Work item a >> How many lines of the records below contain the word "temporada"? Give only the number.

*** Text under study Section Begins ***

In 2014, OAR’s Board of Directors authorized funding for seven new applied autism research studies in 2015. This additional $210,000 in research grants brings the total funds awarded by OAR to over $3.3 million since its first grants in January 2003. This is the fourth of seven previews that will be featured in The OARacle over the next few months.

Although many parents struggle to ensure that their children with disabilities receive appropriate educational services, Spanish-speaking parents of children with disabilities face additional logistical and attitudinal obstacles in obtaining services and building partnerships with their child’s school. Those obstacles loom even larger for Spanish-speaking parents of children with autism spectrum disorder (ASD).

OAR-funded researcher Meghan Burke, Ph.D., is examining the effectiveness of a Latino parent leadership support program that may be able to help those parents overcome the obstacles they face. Specifically, she hopes that the program will increase empowerment, communication with the school, special education knowledge, student progress, quality of the family-school partnership, and satisfaction with services. That goal includes empowering the parents to ask for qualified translators to attend IEP meetings, for example, and for materials to be translated.

“We had 109 Spanish-speaking families express interest in the parent advocacy training. We had 26 families complete the training in March (more than we expected). These families, mainly mothers, are incredible people. They continually reported to me that they enjoyed the training. In turn, I learned so much about their resilience, the barriers they face in advocacy, and needed next steps,” reported Dr. Burke recently.

The program focuses on training parents to be leaders so that they can support other Latino families, which is one of the primary goals for this study. Although advocacy training has shown to be effective in securing services, it has yet to be applied to Spanish-speaking families.

*** Text under study Section Ends ***
*** Material to process Section Begins ***

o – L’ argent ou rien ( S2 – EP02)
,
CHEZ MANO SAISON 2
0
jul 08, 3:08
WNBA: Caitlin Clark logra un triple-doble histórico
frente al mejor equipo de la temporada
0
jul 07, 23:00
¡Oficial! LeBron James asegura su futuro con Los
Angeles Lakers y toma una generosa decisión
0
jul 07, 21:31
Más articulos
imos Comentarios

*** Material to process Section Ends ***

Work item b >> Can you transcribe the text above on the Latino parent leadership study, in full and word for word?

Worked solution a >> 1

Worked solution b >>
In 2014, OAR’s Board of Directors authorized funding for seven new applied autism research studies in 2015. This additional $210,000 in research grants brings the total funds awarded by OAR to over $3.3 million since its first grants in January 2003. This is the fourth of seven previews that will be featured in The OARacle over the next few months.

Although many parents struggle to ensure that their children with disabilities receive appropriate educational services, Spanish-speaking parents of children with disabilities face additional logistical and attitudinal obstacles in obtaining services and building partnerships with their child’s school. Those obstacles loom even larger for Spanish-speaking parents of children with autism spectrum disorder (ASD).

OAR-funded researcher Meghan Burke, Ph.D., is examining the effectiveness of a Latino parent leadership support program that may be able to help those parents overcome the obstacles they face. Specifically, she hopes that the program will increase empowerment, communication with the school, special education knowledge, student progress, quality of the family-school partnership, and satisfaction with services. That goal includes empowering the parents to ask for qualified translators to attend IEP meetings, for example, and for materials to be translated.

“We had 109 Spanish-speaking families express interest in the parent advocacy training. We had 26 families complete the training in March (more than we expected). These families, mainly mothers, are incredible people. They continually reported to me that they enjoyed the training. In turn, I learned so much about their resilience, the barriers they face in advocacy, and needed next steps,” reported Dr. Burke recently.

The program focuses on training parents to be leaders so that they can support other Latino families, which is one of the primary goals for this study. Although advocacy training has shown to be effective in securing services, it has yet to be applied to Spanish-speaking families.